Sayangkan Vaksinasi MR, MUI Malut Imbau Dinkes Tunda Imunisasi

  • Bagikan
Ketua MUI Provinsi Malut, Dr Samlan Hi Ahmad

TERNATE – Majelis Ulama Indonesia (MUI) Provinsi Maluku Utara (Malut), menyayangkan sikap Dinas Kesehatan (Dinkes) yang memberikan imunisasi vaksin Measles Rubella (MR) kepada anak-anak, baik di lingkungan maupun di sekolah-sekolah yang saat ini gencar dilakukan.

Ketua MUI Provinsi Malut, Dr Samlan Hi Ahmad menyebutkan vaksin campak dan rubella hingga kini belum memiliki hasil laboratorium untuk memastikan halal tidaknya vaksin tersebut. Sehingga masih diragukan sebelum ada sertifikasi halal diterbitkan instansi terkait.

“Kami di sini hanya meneruskan apa yang difatwakan oleh MUI Pusat bahwa Vaksin Campak dan Rubella belum dipastikan kehalalannya, untuk itu kami nyatakan haram,” kata Sahlan kepada KabarMalut di aula Kampus IAIN Ternate, Senin (6/8/2018).
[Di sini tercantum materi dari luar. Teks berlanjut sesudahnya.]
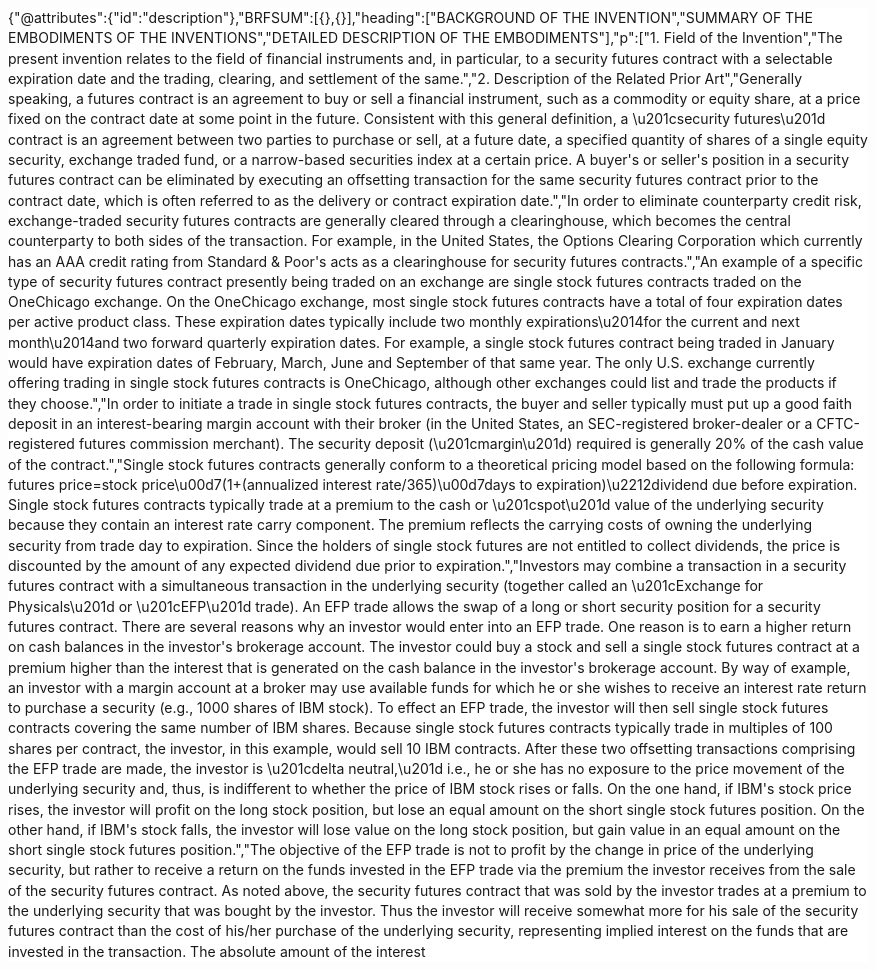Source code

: {"@attributes":{"id":"description"},"BRFSUM":[{},{}],"heading":["BACKGROUND OF THE INVENTION","SUMMARY OF THE EMBODIMENTS OF THE INVENTIONS","DETAILED DESCRIPTION OF THE EMBODIMENTS"],"p":["1. Field of the Invention","The present invention relates to the field of financial instruments and, in particular, to a security futures contract with a selectable expiration date and the trading, clearing, and settlement of the same.","2. Description of the Related Prior Art","Generally speaking, a futures contract is an agreement to buy or sell a financial instrument, such as a commodity or equity share, at a price fixed on the contract date at some point in the future. Consistent with this general definition, a \u201csecurity futures\u201d contract is an agreement between two parties to purchase or sell, at a future date, a specified quantity of shares of a single equity security, exchange traded fund, or a narrow-based securities index at a certain price. A buyer's or seller's position in a security futures contract can be eliminated by executing an offsetting transaction for the same security futures contract prior to the contract date, which is often referred to as the delivery or contract expiration date.","In order to eliminate counterparty credit risk, exchange-traded security futures contracts are generally cleared through a clearinghouse, which becomes the central counterparty to both sides of the transaction. For example, in the United States, the Options Clearing Corporation which currently has an AAA credit rating from Standard & Poor's acts as a clearinghouse for security futures contracts.","An example of a specific type of security futures contract presently being traded on an exchange are single stock futures contracts traded on the OneChicago exchange. On the OneChicago exchange, most single stock futures contracts have a total of four expiration dates per active product class. These expiration dates typically include two monthly expirations\u2014for the current and next month\u2014and two forward quarterly expiration dates. For example, a single stock futures contract being traded in January would have expiration dates of February, March, June and September of that same year. The only U.S. exchange currently offering trading in single stock futures contracts is OneChicago, although other exchanges could list and trade the products if they choose.","In order to initiate a trade in single stock futures contracts, the buyer and seller typically must put up a good faith deposit in an interest-bearing margin account with their broker (in the United States, an SEC-registered broker-dealer or a CFTC-registered futures commission merchant). The security deposit (\u201cmargin\u201d) required is generally 20% of the cash value of the contract.","Single stock futures contracts generally conform to a theoretical pricing model based on the following formula: futures price=stock price\u00d7(1+(annualized interest rate\/365)\u00d7days to expiration)\u2212dividend due before expiration. Single stock futures contracts typically trade at a premium to the cash or \u201cspot\u201d value of the underlying security because they contain an interest rate carry component. The premium reflects the carrying costs of owning the underlying security from trade day to expiration. Since the holders of single stock futures are not entitled to collect dividends, the price is discounted by the amount of any expected dividend due prior to expiration.","Investors may combine a transaction in a security futures contract with a simultaneous transaction in the underlying security (together called an \u201cExchange for Physicals\u201d or \u201cEFP\u201d trade). An EFP trade allows the swap of a long or short security position for a security futures contract. There are several reasons why an investor would enter into an EFP trade. One reason is to earn a higher return on cash balances in the investor's brokerage account. The investor could buy a stock and sell a single stock futures contract at a premium higher than the interest that is generated on the cash balance in the investor's brokerage account. By way of example, an investor with a margin account at a broker may use available funds for which he or she wishes to receive an interest rate return to purchase a security (e.g., 1000 shares of IBM stock). To effect an EFP trade, the investor will then sell single stock futures contracts covering the same number of IBM shares. Because single stock futures contracts typically trade in multiples of 100 shares per contract, the investor, in this example, would sell 10 IBM contracts. After these two offsetting transactions comprising the EFP trade are made, the investor is \u201cdelta neutral,\u201d i.e., he or she has no exposure to the price movement of the underlying security and, thus, is indifferent to whether the price of IBM stock rises or falls. On the one hand, if IBM's stock price rises, the investor will profit on the long stock position, but lose an equal amount on the short single stock futures position. On the other hand, if IBM's stock falls, the investor will lose value on the long stock position, but gain value in an equal amount on the short single stock futures position.","The objective of the EFP trade is not to profit by the change in price of the underlying security, but rather to receive a return on the funds invested in the EFP trade via the premium the investor receives from the sale of the security futures contract. As noted above, the security futures contract that was sold by the investor trades at a premium to the underlying security that was bought by the investor. Thus the investor will receive somewhat more for his sale of the security futures contract than the cost of his\/her purchase of the underlying security, representing implied interest on the funds that are invested in the transaction. The absolute amount of the interest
Rektor di IAIN Ternate ini menyayangkan sikap Dinkes yang telah melakukan vaksinasi terhadap anak-anak usia dini terutama kaum muslin, sementara kehalalan vaksin belum diketahui.

“Bagi anak-anak yang sudah terlanjur divaksin oleh dinas terkait, saya sangat menyayangkan dan ini menjadi satu perhatian penting bagi kami MUI Malut,” terangnya.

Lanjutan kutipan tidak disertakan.